• [Selected extract]:
• • • •
[RFC,6/7] workingset: memcg: sleep when flushing stats in workingset_refault()

Message ID 20230323040037.2389095-7-yosryahmed@google.com
State New
Headers
Series Make rstat flushing IRQ and sleep friendly |

Commit Message

Yosry Ahmed March 23, 2023, 4 a.m. UTC
  In workingset_refault(), we call mem_cgroup_flush_stats_delayed() to
flush stats within an RCU read section and with sleeping disallowed.
Move the call to mem_cgroup_flush_stats_delayed() above the RCU read
section and allow sleeping to avoid unnecessarily performing a lot of
work without sleeping.

Signed-off-by: Yosry Ahmed <yosryahmed@google.com>
---

A lot of code paths call into workingset_refault(), so I am not
generally sure at all whether it's okay to sleep in all contexts or not.
Feedback here would be very helpful.

---
 mm/workingset.c | 5 ++---
 1 file changed, 2 insertions(+), 3 deletions(-)
  

Comments

Johannes Weiner March 23, 2023, 3:50 p.m. UTC | #1
On Thu, Mar 23, 2023 at 04:00:36AM +0000, Yosry Ahmed wrote:
> In workingset_refault(), we call mem_cgroup_flush_stats_delayed() to
> flush stats within an RCU read section and with sleeping disallowed.
> Move the call to mem_cgroup_flush_stats_delayed() above the RCU read
> section and allow sleeping to avoid unnecessarily performing a lot of
> work without sleeping.
> 
> Signed-off-by: Yosry Ahmed <yosryahmed@google.com>
> ---
> 
> A lot of code paths call into workingset_refault(), so I am not
> generally sure at all whether it's okay to sleep in all contexts or not.
• • • •
Stored entries:
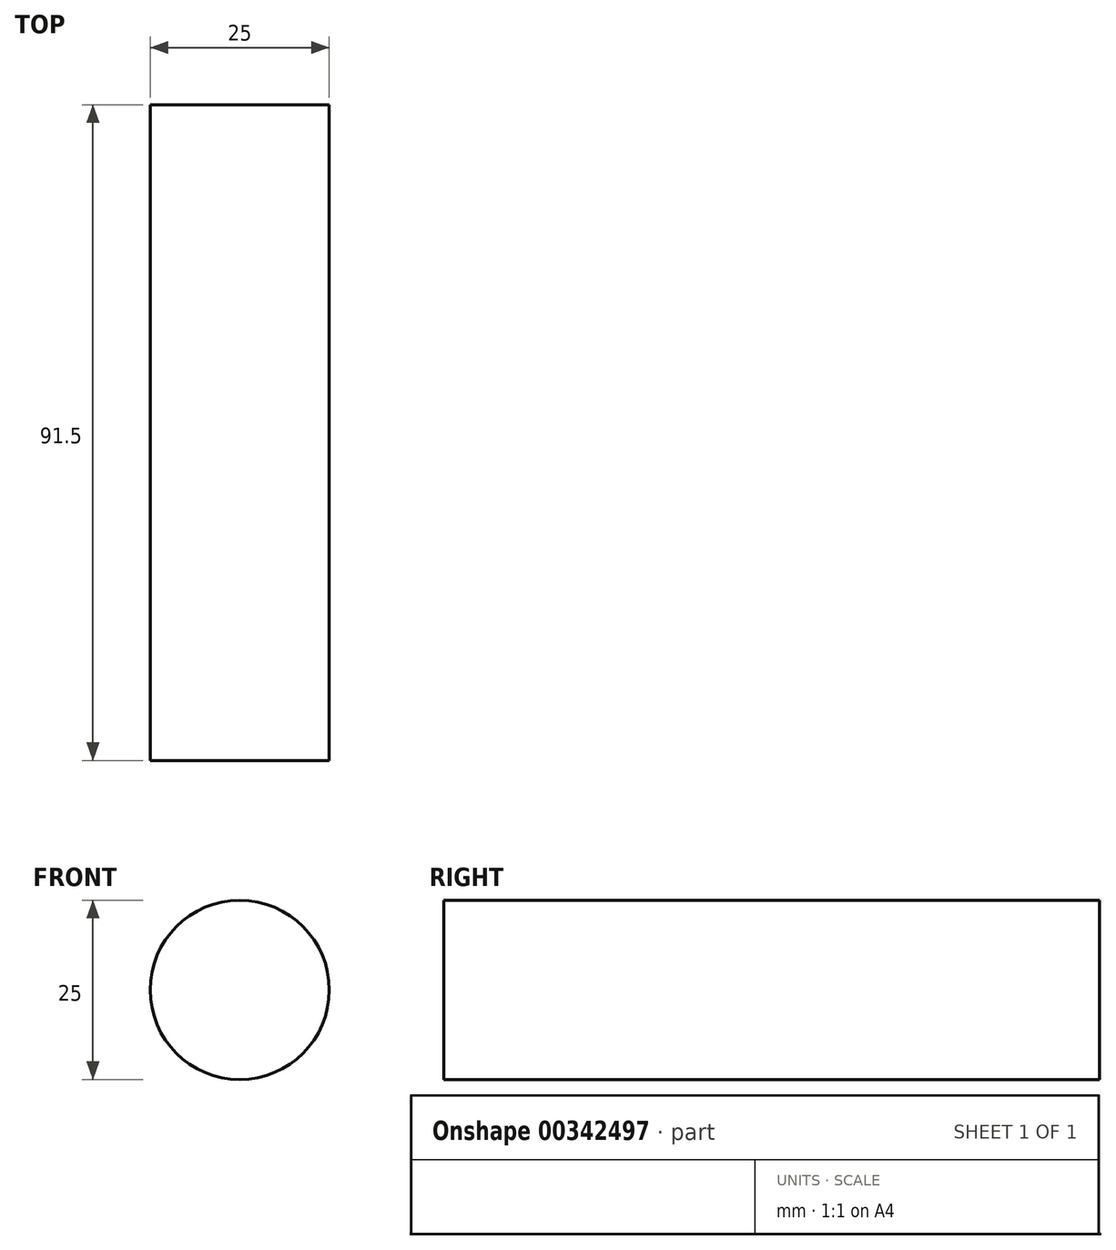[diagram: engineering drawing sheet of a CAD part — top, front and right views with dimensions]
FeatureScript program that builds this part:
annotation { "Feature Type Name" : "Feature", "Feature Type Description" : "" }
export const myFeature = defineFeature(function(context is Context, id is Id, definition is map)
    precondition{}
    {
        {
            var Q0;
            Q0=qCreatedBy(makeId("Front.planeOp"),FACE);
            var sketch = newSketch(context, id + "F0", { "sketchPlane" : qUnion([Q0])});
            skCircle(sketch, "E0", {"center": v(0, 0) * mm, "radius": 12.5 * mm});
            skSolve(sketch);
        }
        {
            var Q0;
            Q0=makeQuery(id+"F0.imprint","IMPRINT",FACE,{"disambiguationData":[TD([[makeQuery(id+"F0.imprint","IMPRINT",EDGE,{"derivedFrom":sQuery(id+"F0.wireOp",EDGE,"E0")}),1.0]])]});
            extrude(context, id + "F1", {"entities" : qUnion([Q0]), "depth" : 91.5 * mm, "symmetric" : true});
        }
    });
• • • •
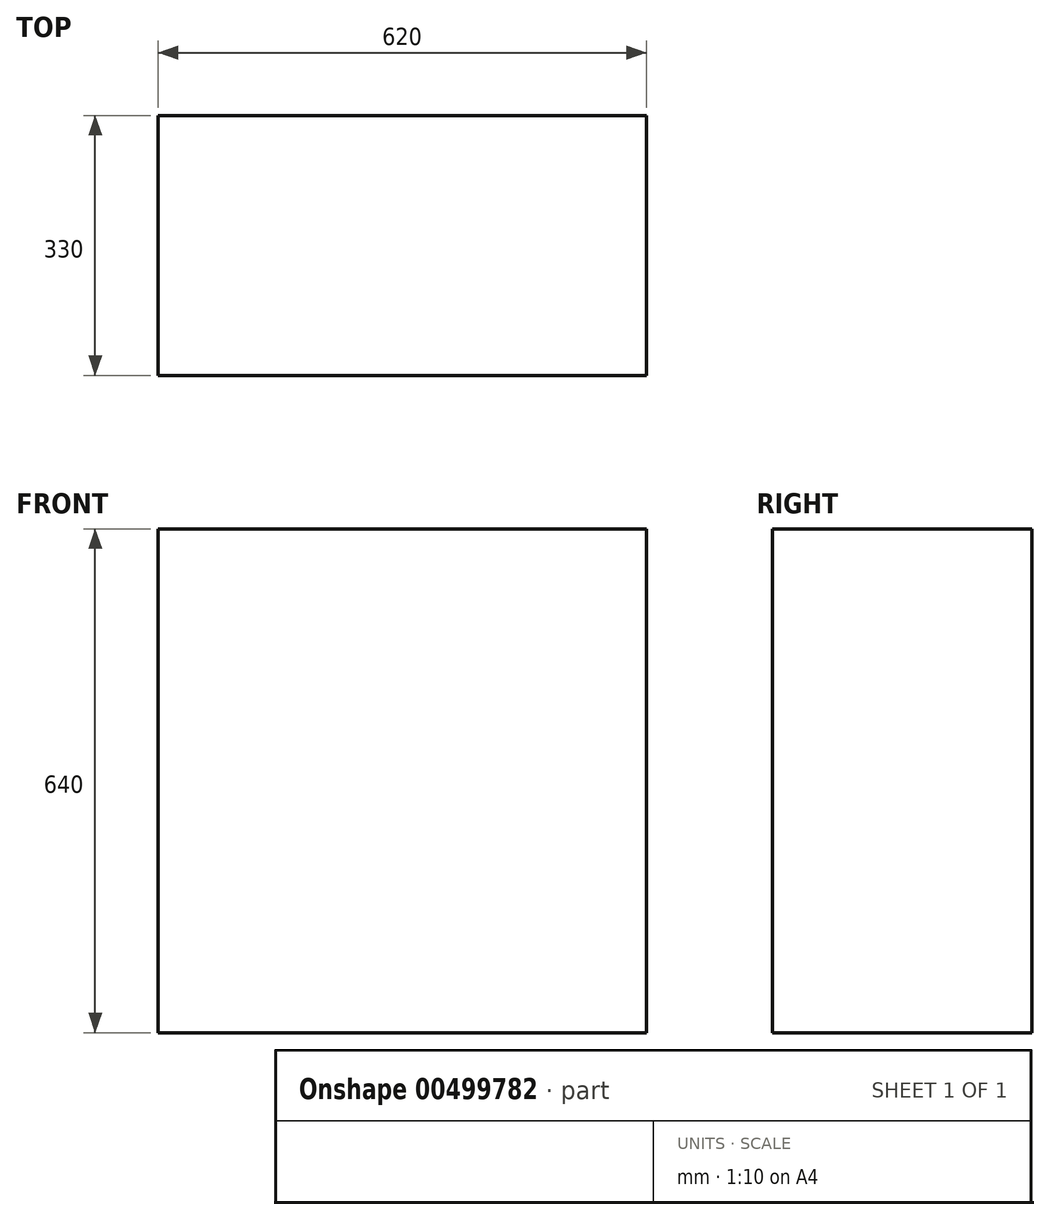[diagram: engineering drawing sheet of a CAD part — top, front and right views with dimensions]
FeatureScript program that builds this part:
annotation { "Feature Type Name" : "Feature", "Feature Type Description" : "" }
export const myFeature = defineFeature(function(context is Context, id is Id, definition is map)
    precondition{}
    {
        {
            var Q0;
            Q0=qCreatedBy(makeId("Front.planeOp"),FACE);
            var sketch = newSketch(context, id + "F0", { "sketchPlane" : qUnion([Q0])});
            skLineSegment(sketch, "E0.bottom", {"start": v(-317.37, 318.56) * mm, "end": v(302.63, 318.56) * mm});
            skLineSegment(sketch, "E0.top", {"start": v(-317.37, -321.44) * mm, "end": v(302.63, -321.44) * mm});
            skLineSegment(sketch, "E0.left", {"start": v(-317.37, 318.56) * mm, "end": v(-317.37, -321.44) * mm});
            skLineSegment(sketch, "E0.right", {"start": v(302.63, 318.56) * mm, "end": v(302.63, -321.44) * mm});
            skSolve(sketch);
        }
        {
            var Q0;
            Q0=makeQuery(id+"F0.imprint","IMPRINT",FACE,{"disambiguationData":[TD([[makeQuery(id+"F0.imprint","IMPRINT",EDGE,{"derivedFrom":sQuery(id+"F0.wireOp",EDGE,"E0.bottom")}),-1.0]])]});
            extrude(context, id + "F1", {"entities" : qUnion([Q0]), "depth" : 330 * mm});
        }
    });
• • • •
• [Set of tasks]:
a: Answer these about the workingset patch thread:
(i) Which function does workingset_refault() call to flush stats?
(ii) Which file does the patch change, and how many insertions and deletions does it make?
(iii) Who wrote comment #1, and at what time?
b: Can you quote the workingset patch thread word for word, from "Yosry Ahmed March" down to "be very helpful."?
c: Continue the workingset patch thread from the point where it stops.

• [Answers by task]:
a:
(i) mem_cgroup_flush_stats_delayed()
(ii) mm/workingset.c, with 2 insertions and 3 deletions
(iii) Johannes Weiner, March 23, 2023, 3:50 p.m. UTC

b:
Yosry Ahmed March 23, 2023, 4 a.m. UTC
  In workingset_refault(), we call mem_cgroup_flush_stats_delayed() to
flush stats within an RCU read section and with sleeping disallowed.
Move the call to mem_cgroup_flush_stats_delayed() above the RCU read
section and allow sleeping to avoid unnecessarily performing a lot of
work without sleeping.

Signed-off-by: Yosry Ahmed <yosryahmed@google.com>
---

A lot of code paths call into workingset_refault(), so I am not
generally sure at all whether it's okay to sleep in all contexts or not.
Feedback here would be very helpful.

c:
> Feedback here would be very helpful.

Yes, it's safe.
  
Johannes Weiner March 23, 2023, 4 p.m. UTC | #2
On Thu, Mar 23, 2023 at 04:00:36AM +0000, Yosry Ahmed wrote:
> In workingset_refault(), we call mem_cgroup_flush_stats_delayed() to
> flush stats within an RCU read section and with sleeping disallowed.
> Move the call to mem_cgroup_flush_stats_delayed() above the RCU read
> section and allow sleeping to avoid unnecessarily performing a lot of
> work without sleeping.
> 
> Signed-off-by: Yosry Ahmed <yosryahmed@google.com>
> ---
> 
> A lot of code paths call into workingset_refault(), so I am not
> generally sure at all whether it's okay to sleep in all contexts or not.
> Feedback here would be very helpful.
> 
> ---
>  mm/workingset.c | 5 ++---
>  1 file changed, 2 insertions(+), 3 deletions(-)
> 
> diff --git a/mm/workingset.c b/mm/workingset.c
> index 042eabbb43f6..410bc6684ea7 100644
> --- a/mm/workingset.c
> +++ b/mm/workingset.c
> @@ -406,6 +406,8 @@ void workingset_refault(struct folio *folio, void *shadow)
>  	unpack_shadow(shadow, &memcgid, &pgdat, &eviction, &workingset);
>  	eviction <<= bucket_order;
>  
> +	/* Flush stats (and potentially sleep) before holding RCU read lock */
> +	mem_cgroup_flush_stats_delayed(true);

Btw, it might be a good time to rename this while you're in the
area. delayed suggests this is using a delayed_work, but this is
actually sometimes flushing directly from the callsite.

What it's doing is ratelimited calls. A better name would be:

	mem_cgroup_flush_stats_ratelimited()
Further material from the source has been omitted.